誰でも利用できるフリーWi-Fiは誰かに見られている!?


 こうした誰でも利用できるフリーWi-Fiの内容は、第三者に閲覧される可能性があるのだ。しかも、フリーソフトで傍受することができるので、可能性と言うよりは閲覧されていると考えた方がいいだろう。WEPという昔の暗号化技術であれば、すでに解読機能が搭載されている。

カフェなどでフリーWi-Fiにつないだ時に、ウェブサービスにログインするのはリスクを伴うので注意!

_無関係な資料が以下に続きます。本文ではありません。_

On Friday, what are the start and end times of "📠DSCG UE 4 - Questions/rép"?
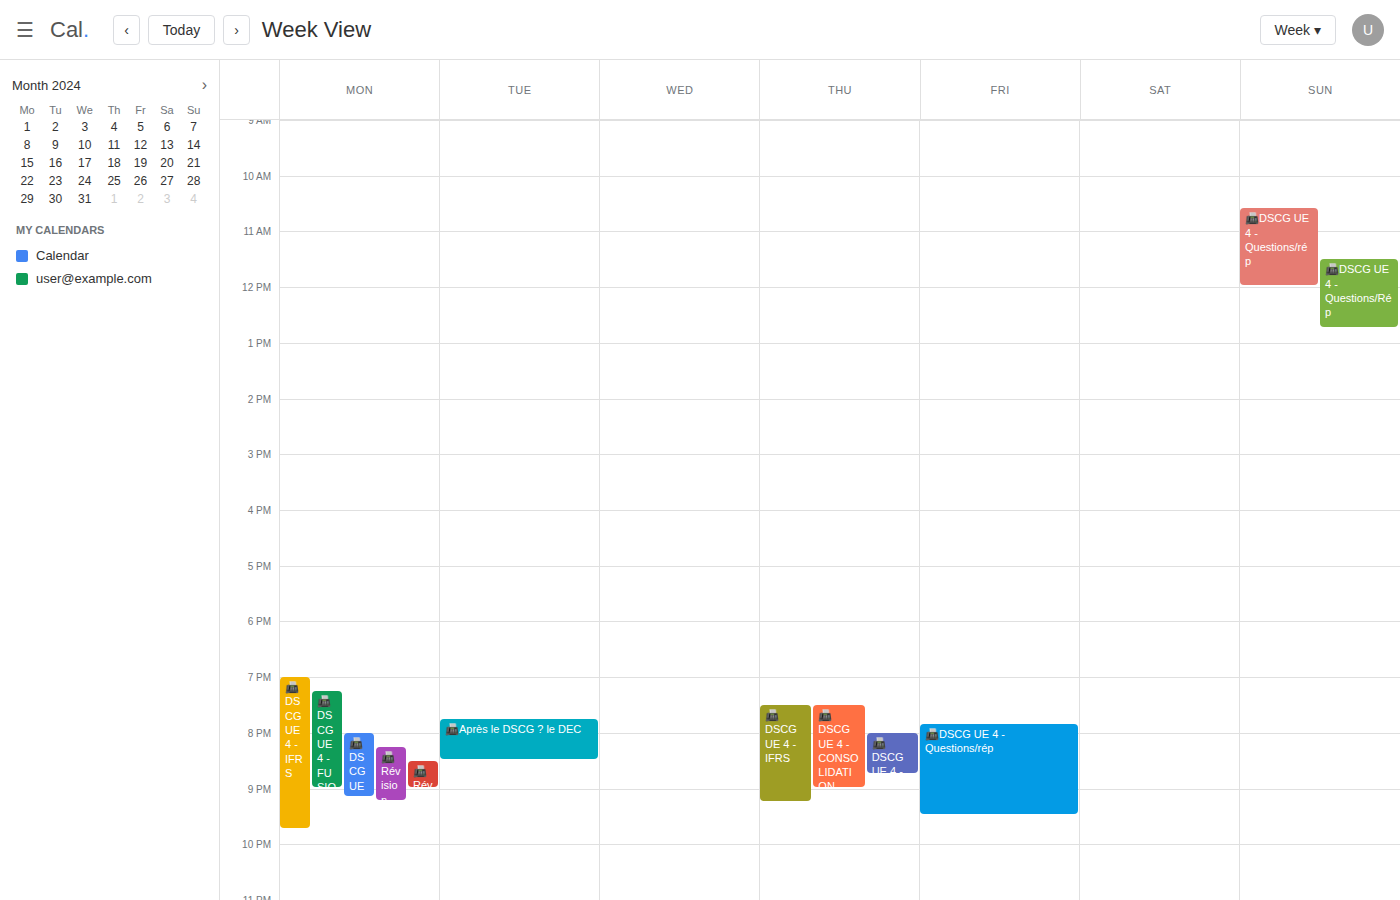
7:50 PM to 9:30 PM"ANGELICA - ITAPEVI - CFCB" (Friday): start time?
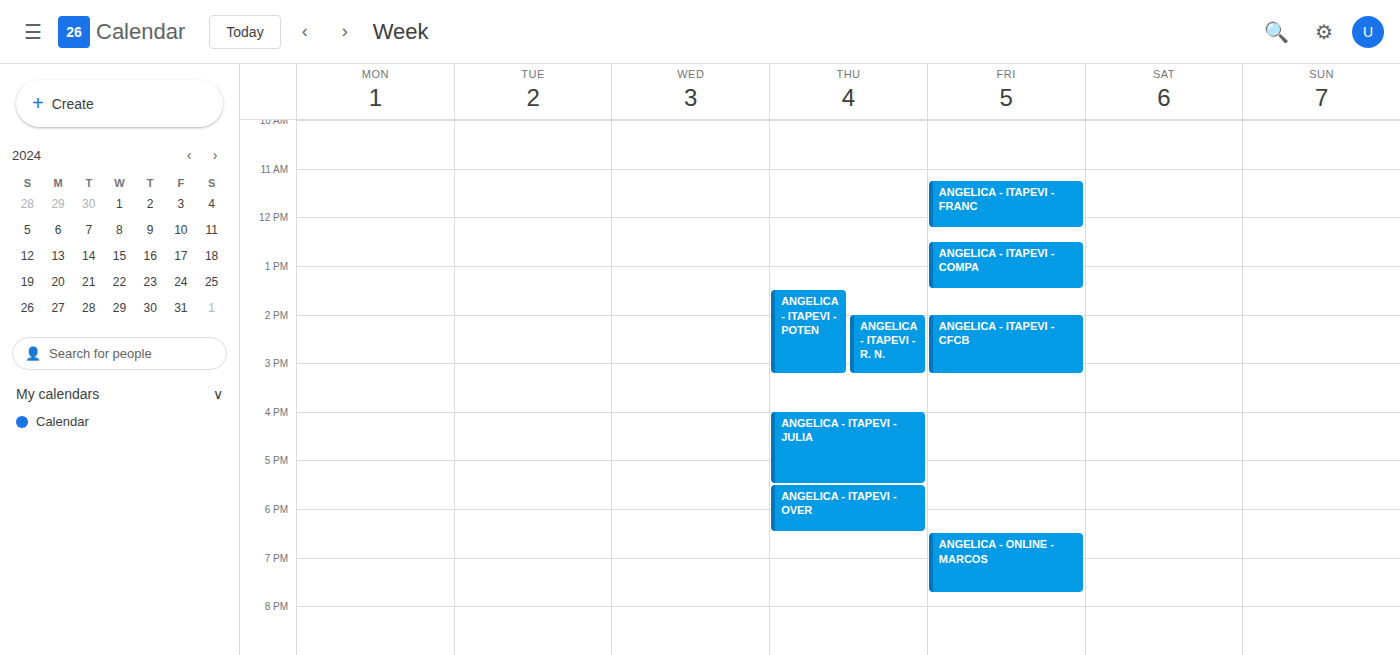
2:00 PMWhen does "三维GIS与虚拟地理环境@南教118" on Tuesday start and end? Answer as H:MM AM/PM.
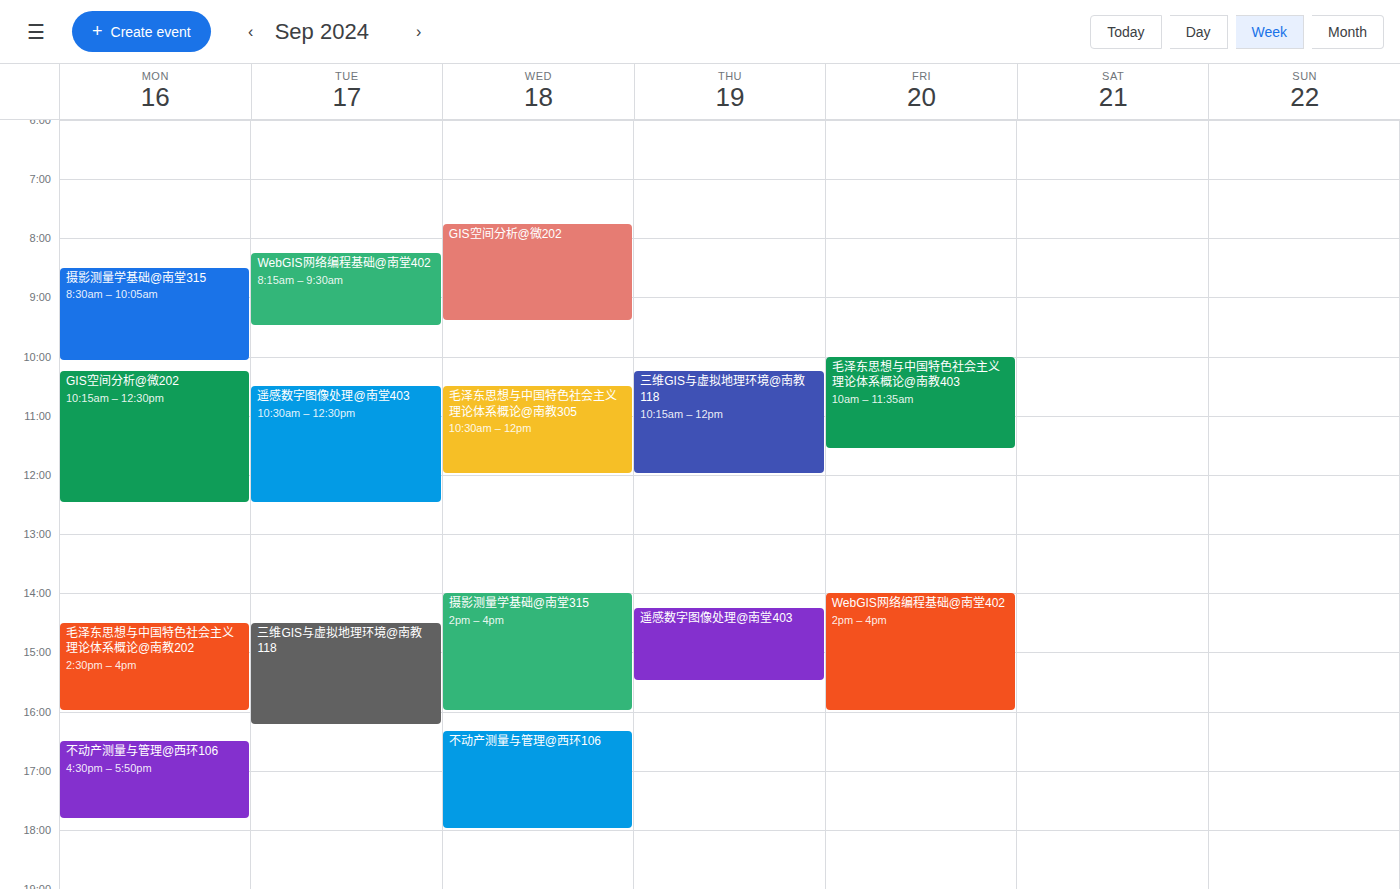
2:30 PM to 4:15 PMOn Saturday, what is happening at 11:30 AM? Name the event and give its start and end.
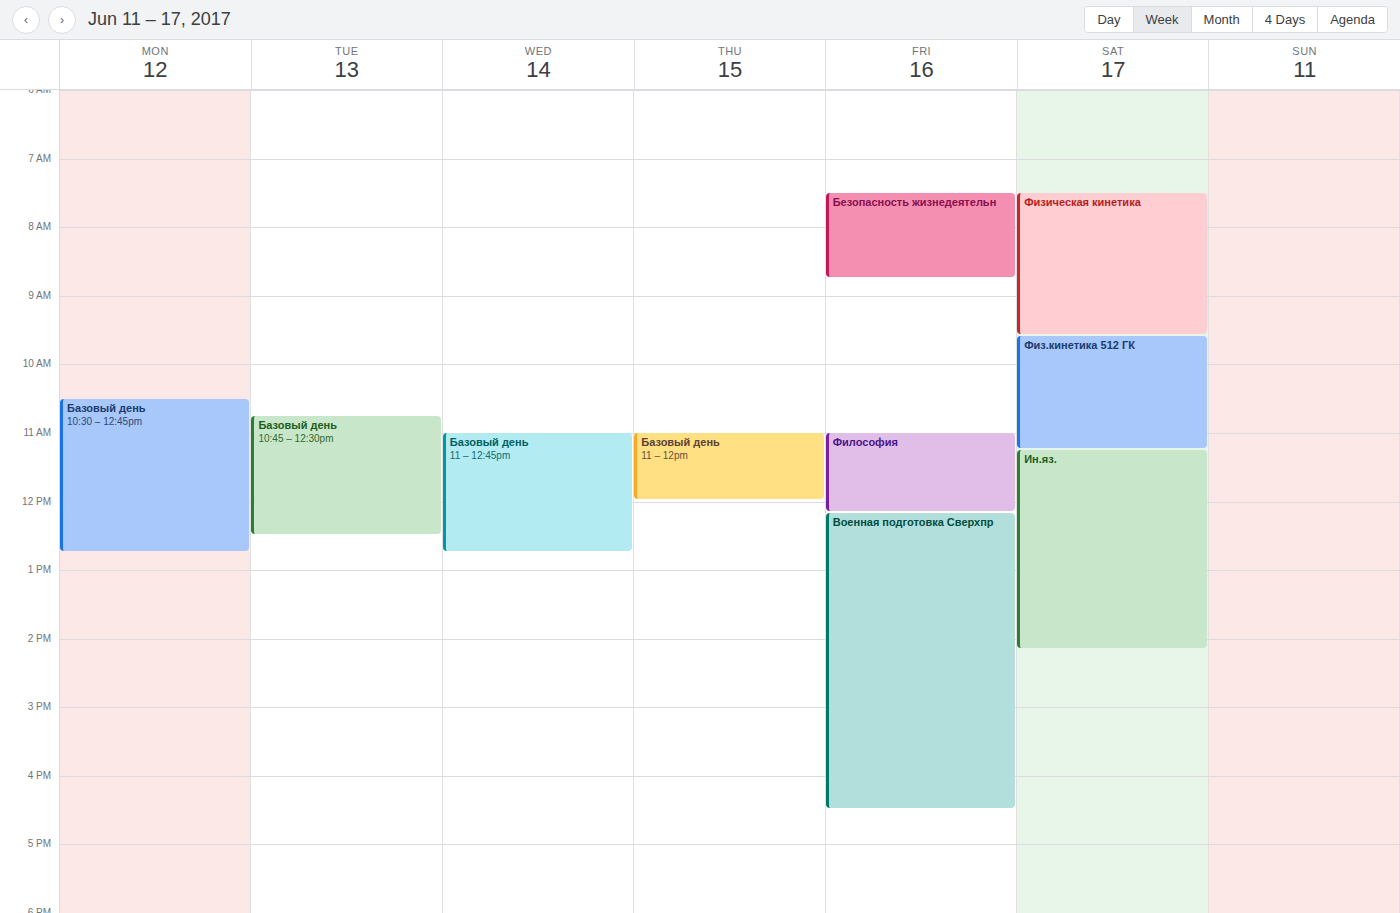
"Ин.яз.", 11:15 AM to 2:10 PMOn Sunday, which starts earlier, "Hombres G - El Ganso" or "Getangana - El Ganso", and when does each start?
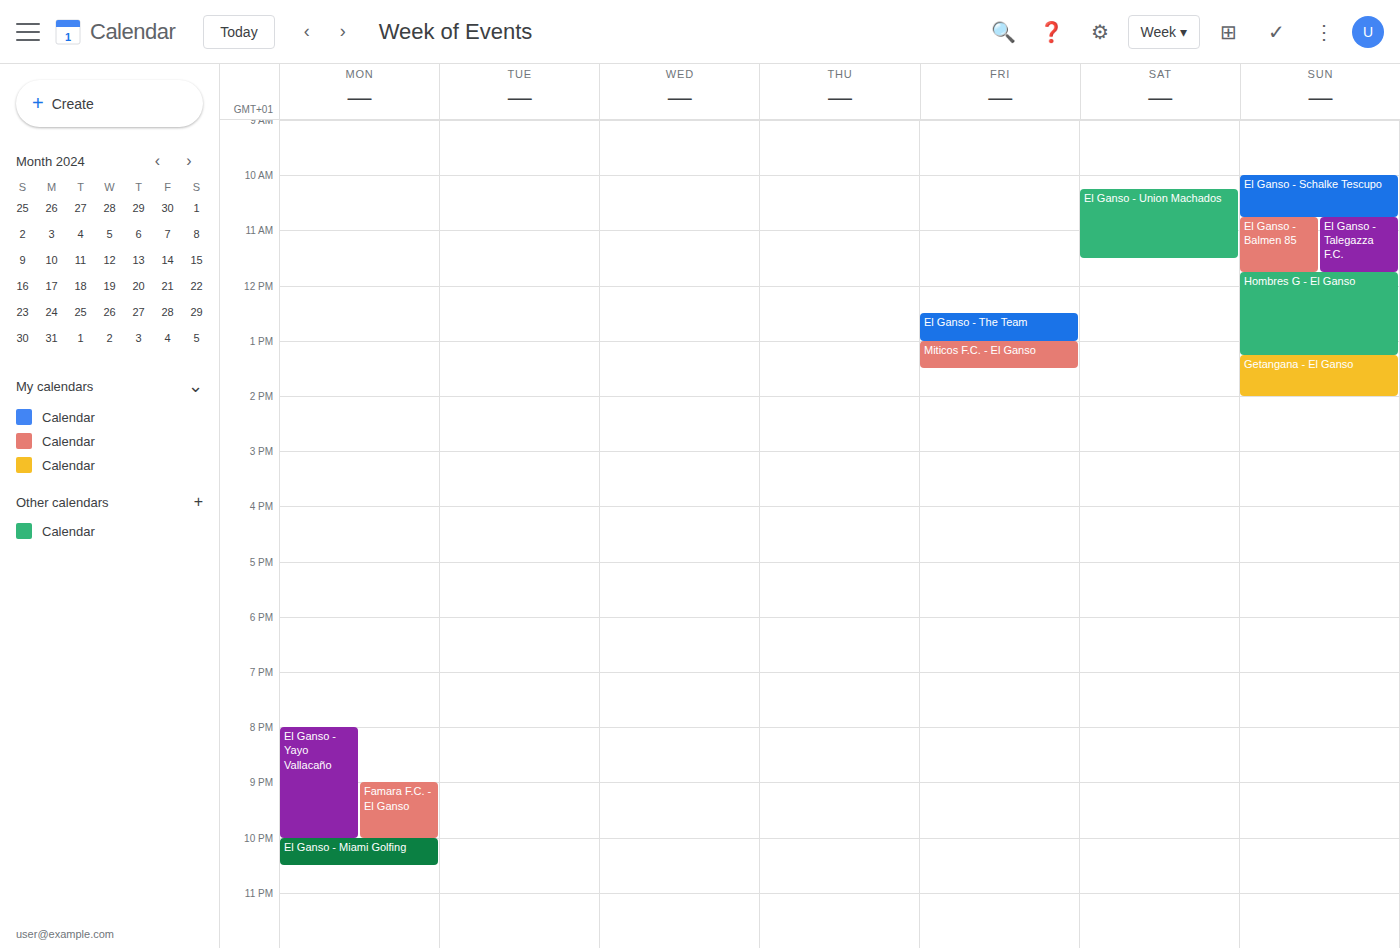
"Hombres G - El Ganso" 11:45 AM; "Getangana - El Ganso" 1:15 PM."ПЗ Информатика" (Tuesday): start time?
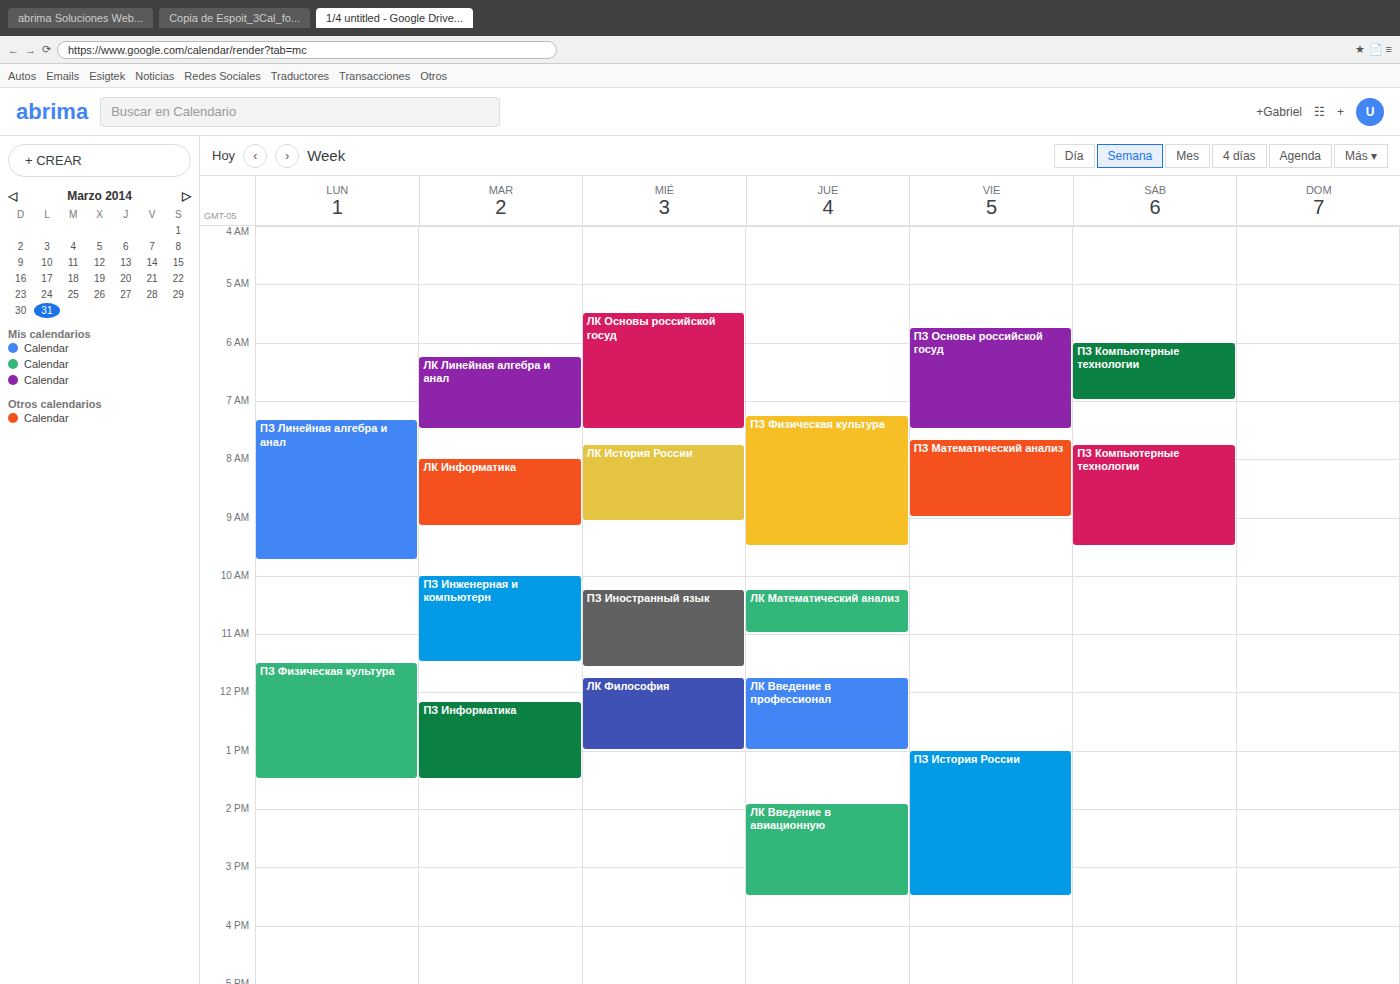
12:10 PMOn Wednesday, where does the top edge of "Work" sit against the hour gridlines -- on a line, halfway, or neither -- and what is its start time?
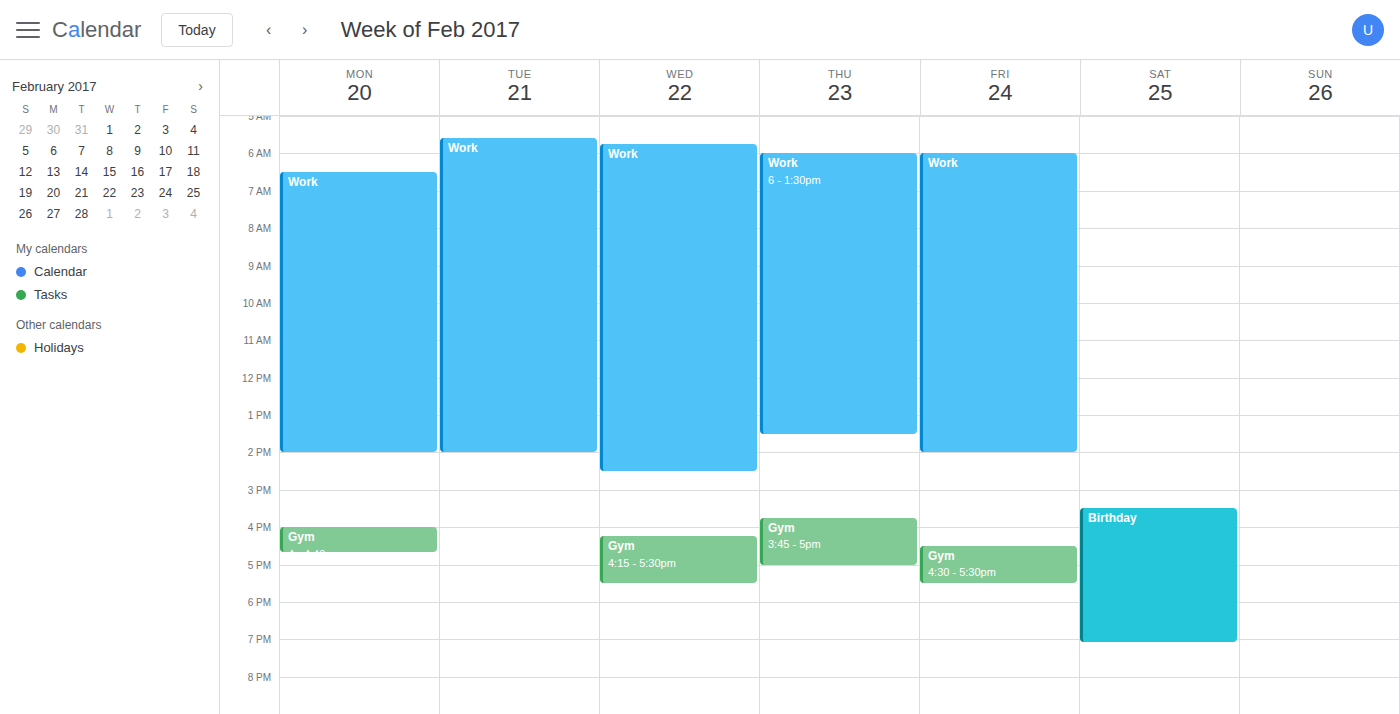
5:45 AM -- neither: three quarters of the way from the 5 AM line to the 6 AM line.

 もちろん、カフェで時間つぶしのためにニュースサイトを見たり、ゲームをするくらいであれば問題はないかもしれない。しかし、メールを閲覧するために、IDとパスワードを入力してしまうと危険だ。傍受している人にもIDとパスワードが丸見えになってしまうからだ。もちろん、ネットゲームでもネットショッピングでも同じだ。盗んだアカウント情報で不正アクセスされてはたまらない。

暗号化通信に対応していないウェブサイトの見分け方


 基本的に、IDとパスワードを入力する際は、フリーWi-Fiを切っておきたいところ。しかし、本当に通信量がなかったり、どうしても大量の画像をアップロードしなければならない、ということもあるだろう。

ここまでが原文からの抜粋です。